Minggu, 13 Oktober 2013

Coret-coret


Jodohku?
oleh: Rya Rizki

Sepagi ini aku sudah sibuk membuat gaduh seisi rumah. Padahal ini hari minggu, hari tenang. Seharusnya.

"Bunda, aku berangkat dulu ya!" seruku seraya mencium punggung tangan bunda
"hati-hati di jalan, sayang!"
"Iya bunda. assalamu'alaikum..!" kataku sambil berlalu
"wa'alaikumsalam.." suara bunda terdengar semakin mengecil

ini adalah hari pertama aku mengenakan jilbab lebar keluar rumah. Rasanya, semangatku kali ini dalam mencari ilmu Islam sangat besar. menggebu.

Selama ini aku bukanlah perempuan yang terlalu jauh dari Islam. aku dibesarkan dalam lingkungan keluarga yang religius. Hanya saja, jiwa mudaku sering berontak. Nafsu, teman dan lingkungan sekitarku dipenuhi dengan orang-orang yang up to date akan keduniaan. Tapi tentunya kita tidak pernah melupakan sholat. Dan selama ini aku menikmati itu.

hingga akhirnya pada suatu waktu, aku seperti merasakan kekosongan dan kehampaan di hati. Aku berusaha mencari jawaban atas segala macam pertanyaan yang muncul dalam benakku. Dimulai dari menjelajah internet dan mulai mencari tips-tips di google yang berhubungan dengan Islam. serta memfollow akun-akun yang bernuansa Islam. Memperkaya ilmu.
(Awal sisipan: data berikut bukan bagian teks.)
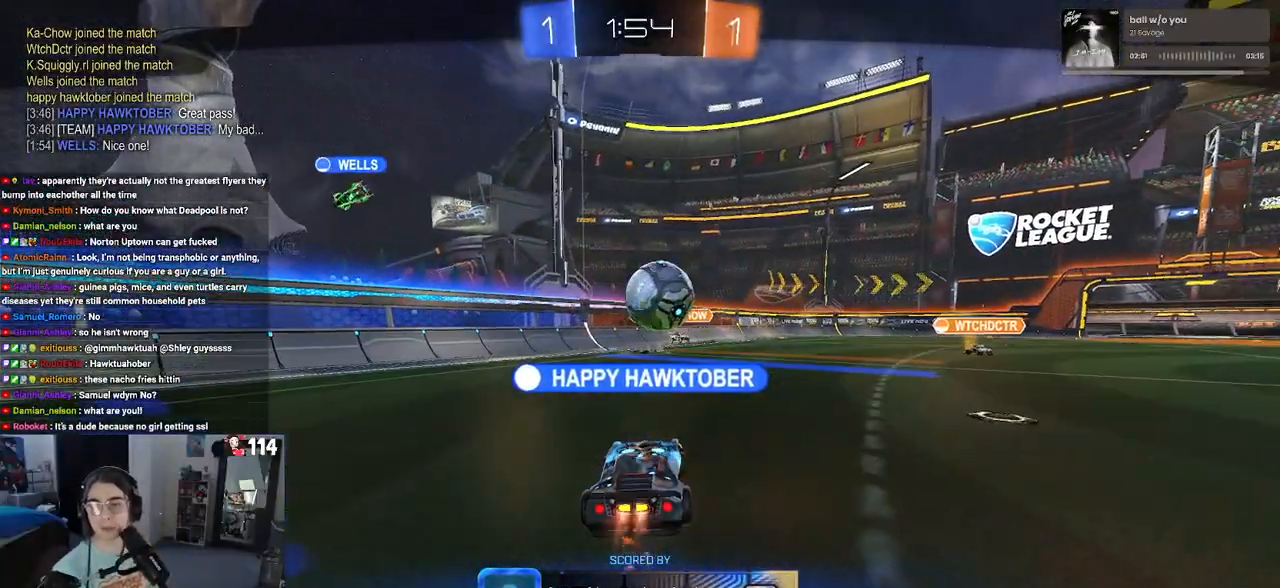
{"buttons": [], "left_stick": "center", "right_stick": "center", "events": []}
Dari sana,, setiap selesai membaca artikel tentang Islam, batinku seperti teriris dan rasanya ingin menangis, tapi kemudian juga tersenyum, bangga. Merinding. jiwaku seperti terpanggil. Oh, indahnya Islam.

Sekarang aku mulai merubah cara berpakaianku. Ku tinggalkan semua celana-celana jeans ku yang bertumpuk, dan mulai mengenakan rok. Manis.

Dan tepat di hari Minggu ini, aku berencana mendengarkan kajian Islam bersama Ummu Fatimah di daerah Ujungberung. Aku merasa, imanku memang harus selalu di-charge.

***
"Gimana, anti sudah siap? Sudah sarapan kan dari rumah? Ini diminum dulu air teh hangatnya." ujar ummu Fatimah kepadaku
"Insya Allah, ana siap Ummu! Tenang Um, perut ana sudah diisi dengan baik juga kok. " jawabku sambil sesekali menyeruput teh manis hangat.

Udara di luar sangat dingin, membuat beku kedua pergelangan tanganku. Sebab, aku harus mengendarai sepeda motor untuk sampai di rumah Ummu Fatimah sepagi mungkin. Karena Kajian di Ujungberung dimulai pukul 8. Sedangkan jarak dari rumah kami menuju Ujungberung cukuplah jauh. Maka, akupun memutuskan untuk menumpang mobil keluarga Ummu Fatimah.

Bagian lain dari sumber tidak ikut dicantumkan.